Amleto, di William Shakespeare

principe di danimarcaIl capolavoro. In assoluto. E’ impossibile non connotare in questo modo l’Amleto di William Shakespeare. E che nessuno venga a dirmi che è difficile da leggere, noioso o poco attuale. Si legge velocemente, è interessante, la caratterizzazione dei personaggi è spettacolare. Le immagini che evoca sono davvero difficili da dimenticare. E soprattutto è sincero e decisamente applicabile alla vita comune. Senza contare il fatto che è considerabile il “re” delle citazioni.

Il monologo dell'”essere o non essere” l’abbiamo usato tutti, anche se appena accennato, almeno una volta in vita.

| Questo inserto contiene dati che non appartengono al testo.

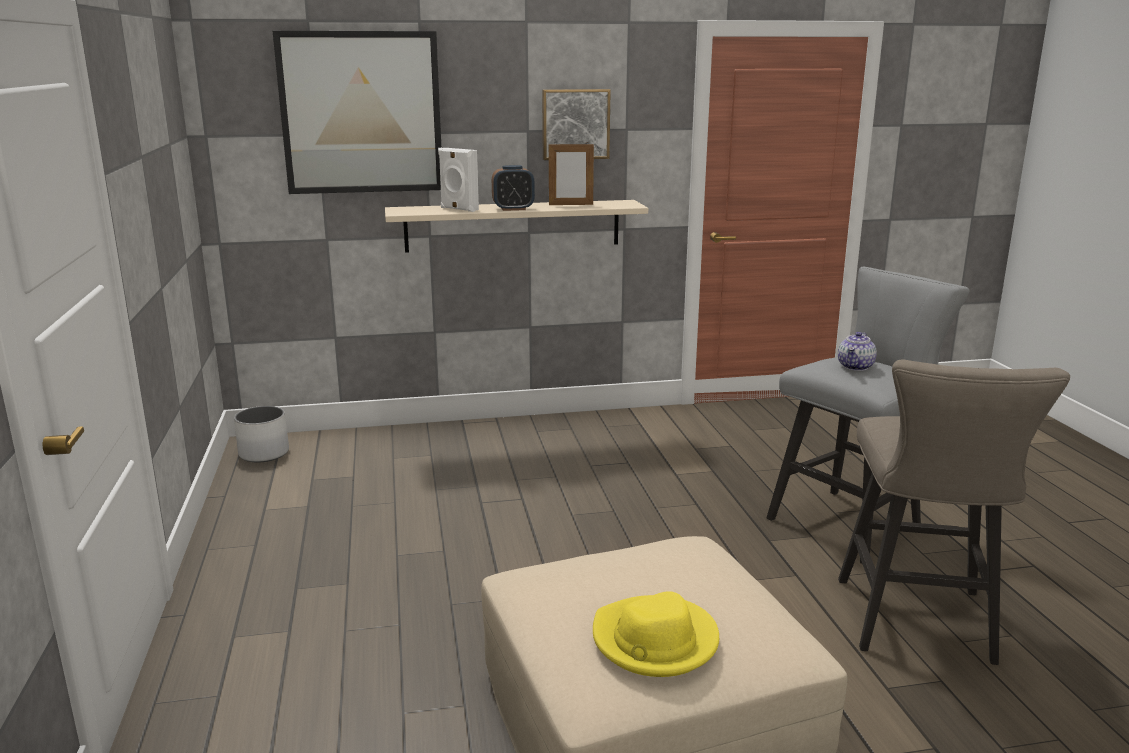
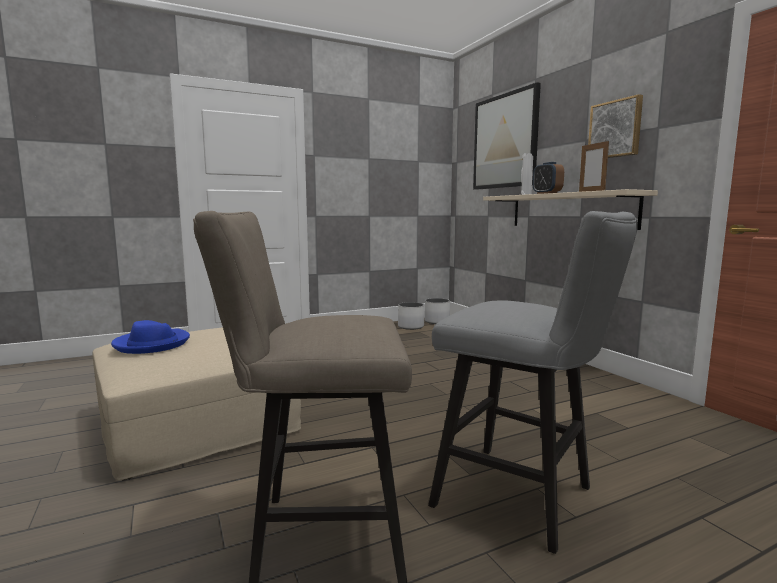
camera: 75 degrees right, 10 degrees down
yellow hat [593,592,719,677] -> blue hat [111,320,190,354]
teapot [838,332,877,371] -> none
none -> white planter [398,302,424,330]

Personalmente colei che vi scrive è anche fervida sostenitrice del detto da esso estratto:  “C’è del marcio in Danimarca”. Potrà sembrarvi una boutade questa mia ultima osservazione, ed giustificabile, ma ancora non ho incontrato nessuno che fosse in grado di criticare  negativamente  questa opera.  Io lo considero al pari di un romanzo, ma anche in questo caso, come tutte le opere del grande Bardo, si tratta di una piece teatrale, scritta ovviamente per essere rappresentata.

E la sua bellezza non risiede solamente in un ritmo di andatura pazzesca, che quasi non da tempo al lettore di riprendersi tra una scena e l’altra, ma da un altissima caratterizzazione dei personaggi che li fa sembrare così reali da poterli quasi toccare.  Personalmente, senza svelarvi troppo della trama (un po’ perchè non ce ne è bisogno, un po’ per non rovinare il gusto della scoperta a chi ancora non ha avuto modo di leggerlo, n.d.r), amo alla follia il ritorno di Amleto in Danimarca non molto prima del duello, quando parla con il teschio di Yorick e scopre la morte di Ofelia. Sebbene si senta sul proprio essere la sofferenza del protagonista nel corso di tutta l’opera, è sulla tomba della giovane e nei versi successivi che il dolore del protagonista trova la sua completa formazione.

E non mi vergogno ad ammettere di essermi commossa nella lettura.